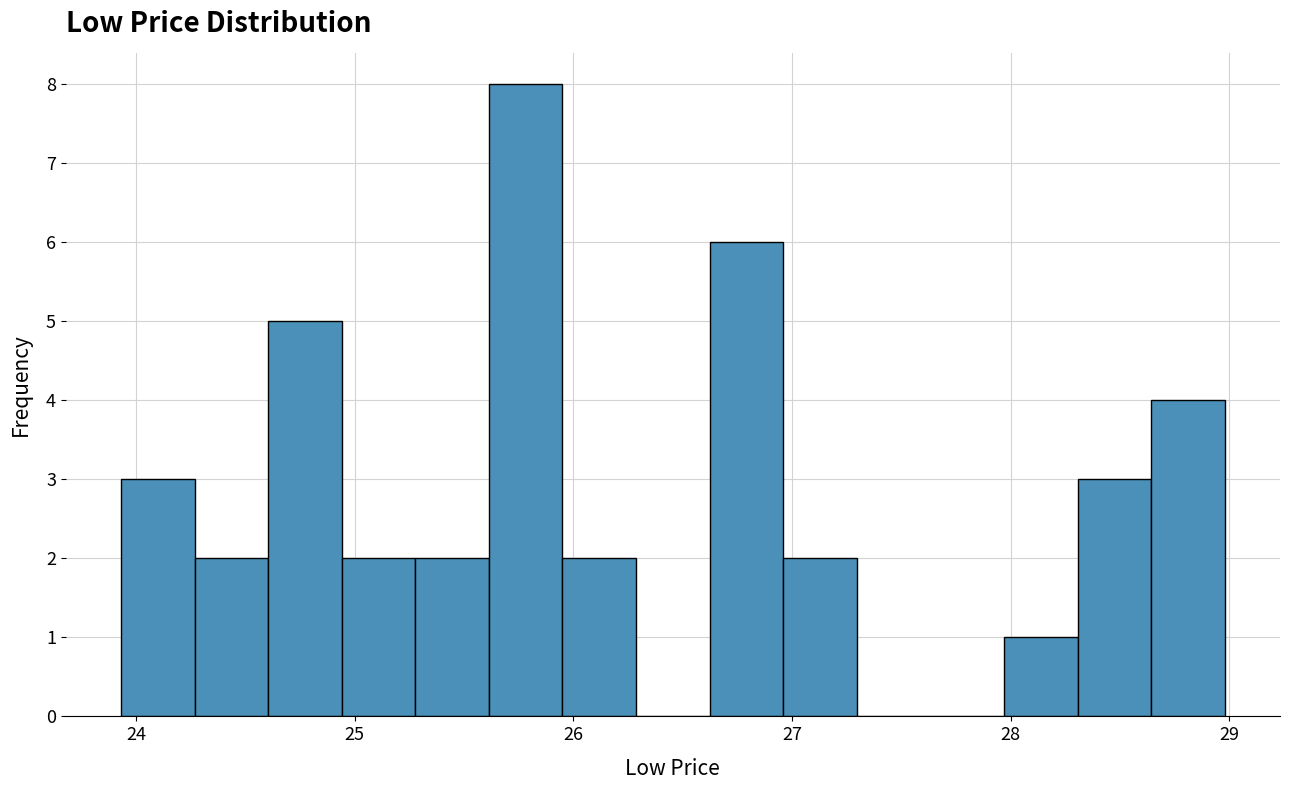

Read against the x-axis, roughly where is the centre of the tallest bar?

25.8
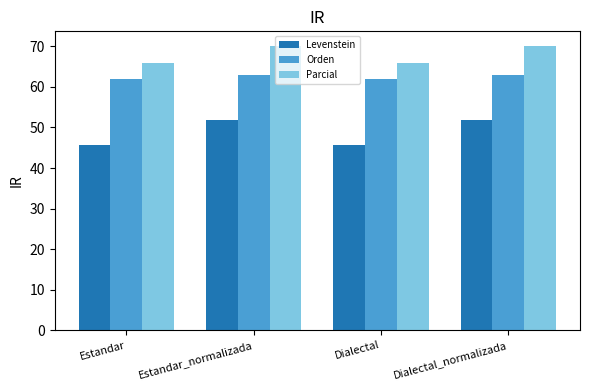

The Parcial series shows 65.9 at Dialectal. True or false?

True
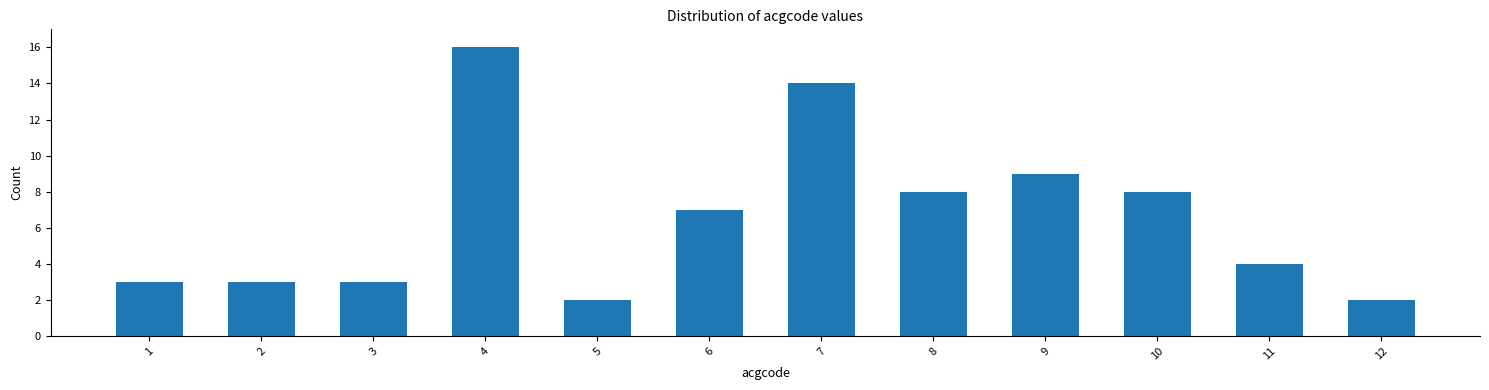

Reading left to right, transcribe all the data shown in this chart.

3	3	3	16	2	7	14	8	9	8	4	2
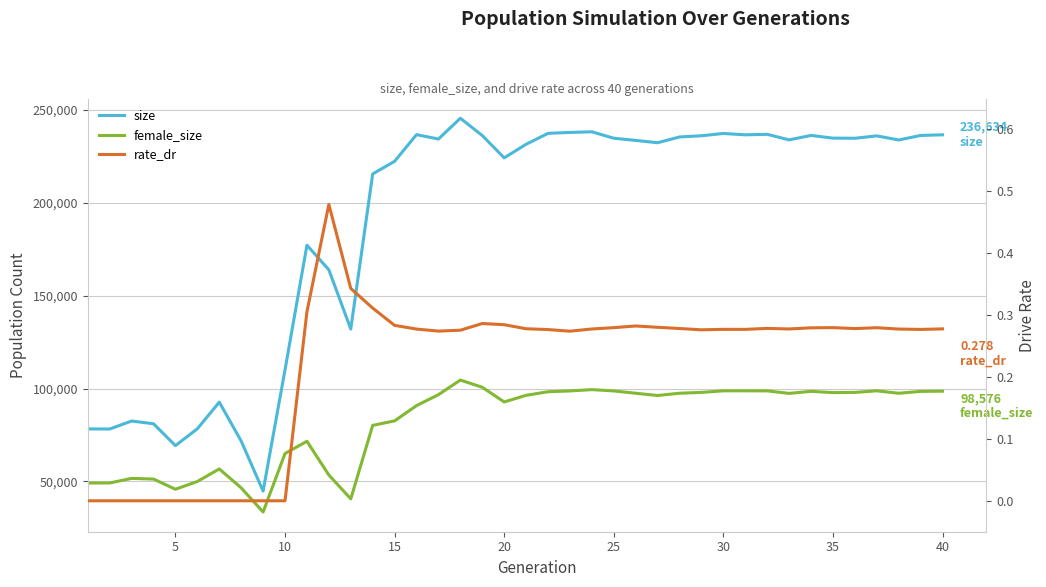

True or false: size has a value of 234845.0 at 35.

True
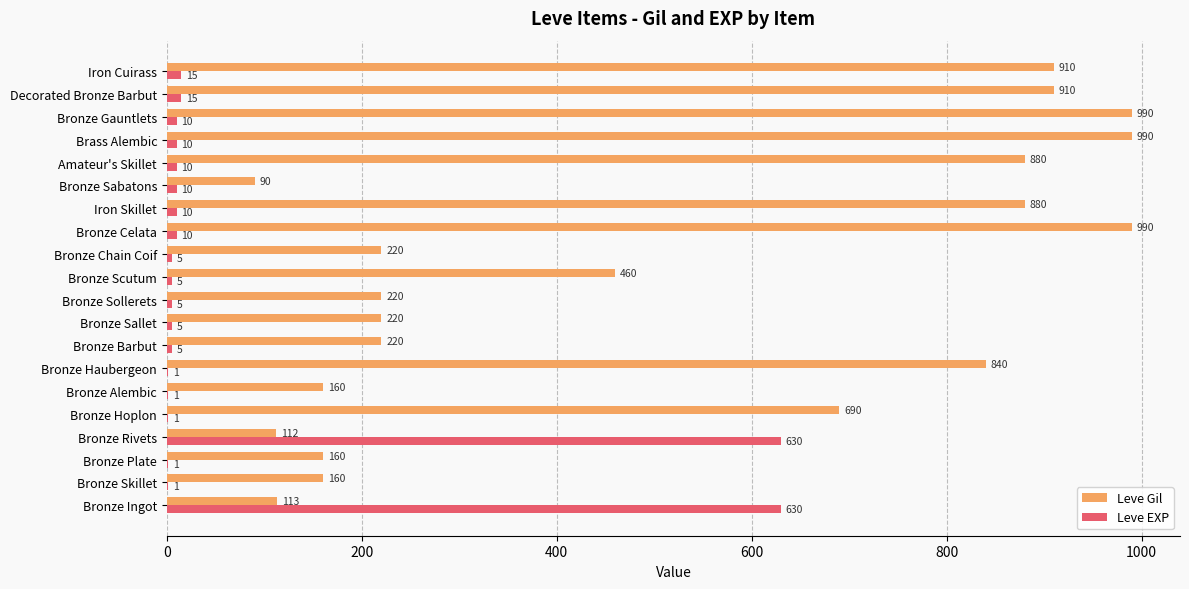

What is the total value across all series at Brass Alembic?

1000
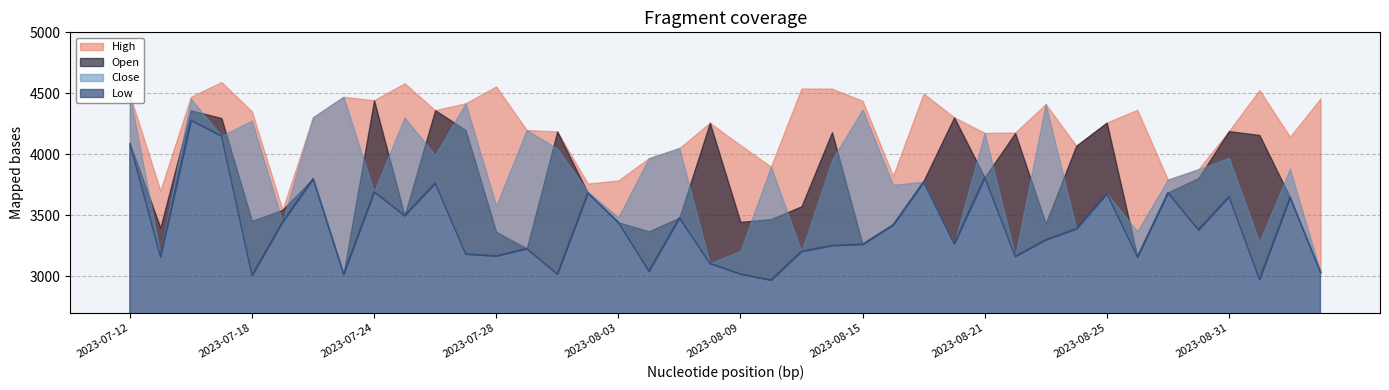

What is the average value of the High series?

4226.1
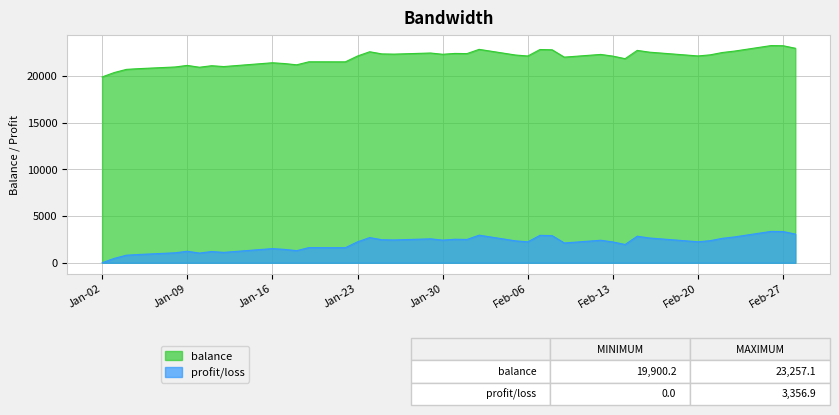

Does the chart display data point markers on the line(s)?

No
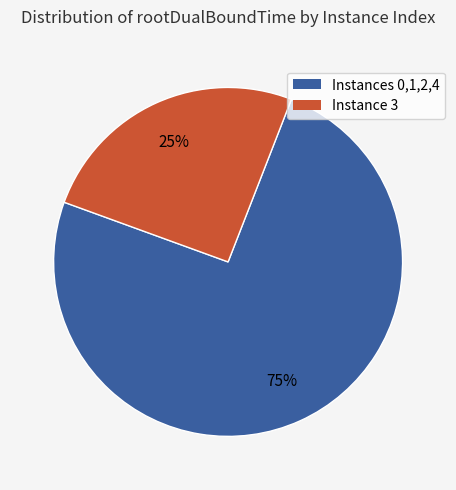

Is there any slice that represents more than half of the pie?

Yes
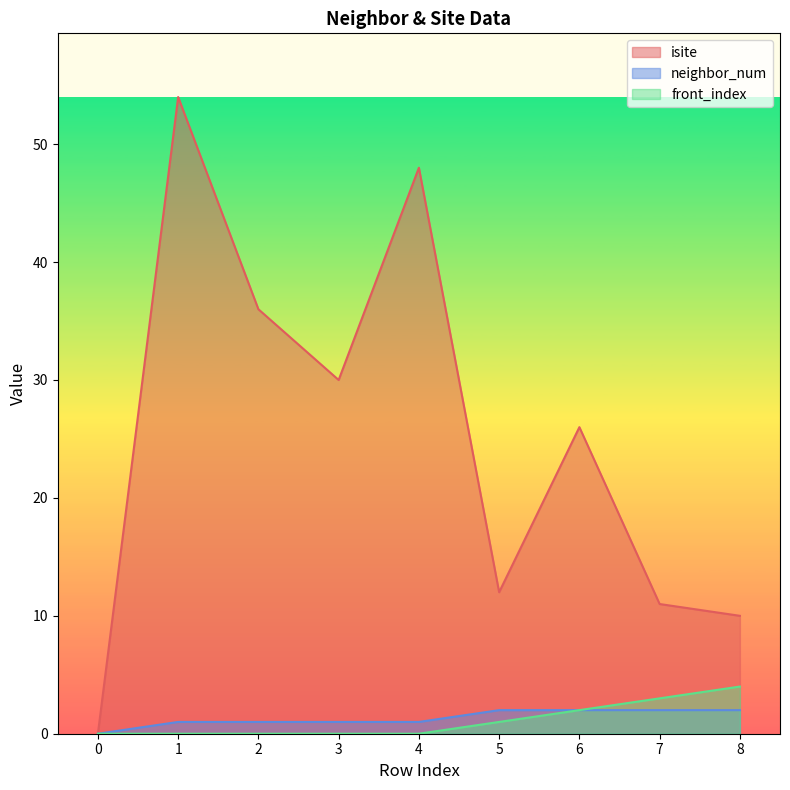

Where is isite nearest to the value 27?

6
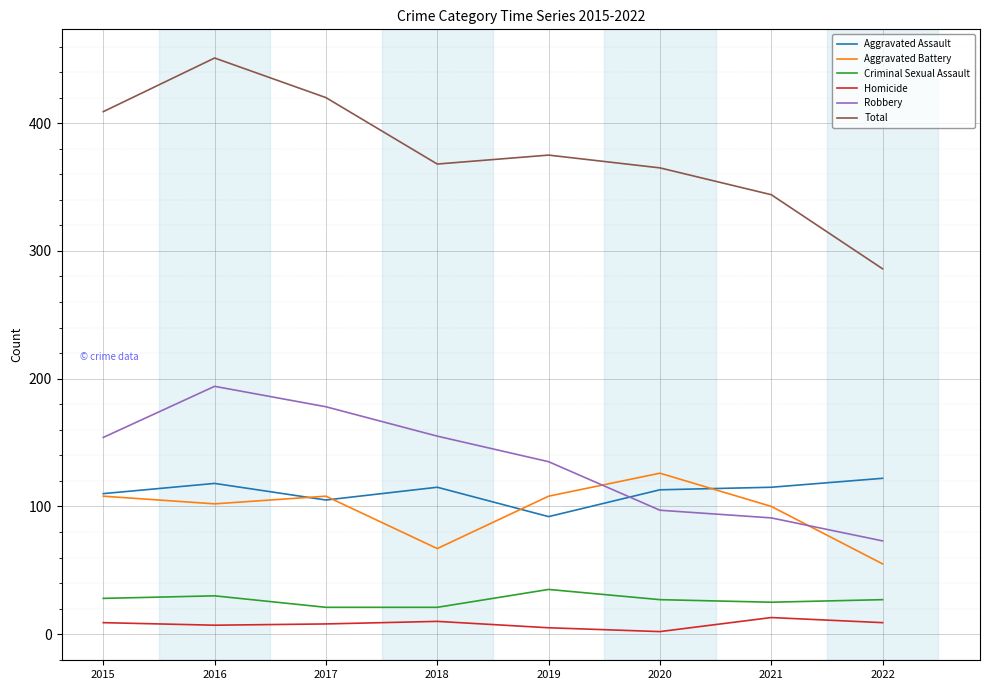

Which series has the widest spread of values?

Total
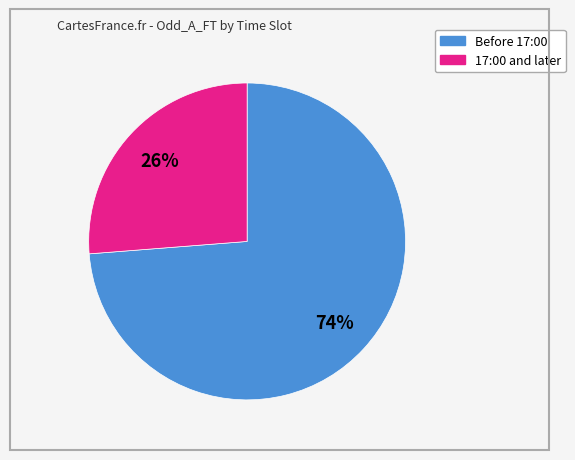

To the nearest percent, what is the difference between the largest and smallest slice percentages?

48%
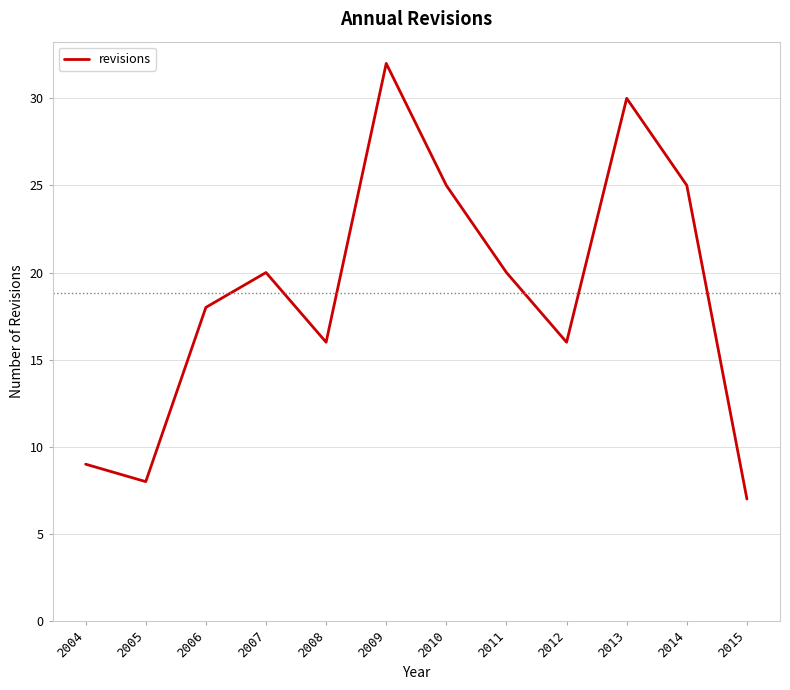

What is the change in value from 2011 to 2013?

+10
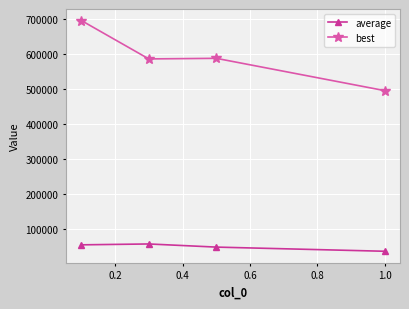

True or false: best and average cross at least once.

False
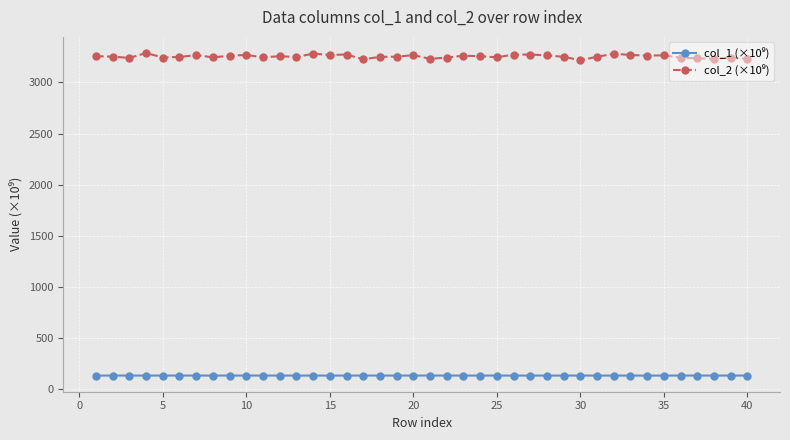

How many data points does each series have?

40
---*---
- **Instructions for the task**
Please write out the listing again from the line containing "To the nearest" through the end of the listing, swapping "value" for "amount" and changing nothing else. Leave the pictures out of your answer.

- **Response to this exercise**
To the nearest percent, what is the difference between the largest and smallest slice percentages?

48%

What is the change in amount from 2011 to 2013?

+10

True or false: best and average cross at least once.

False

How many data points does each series have?

40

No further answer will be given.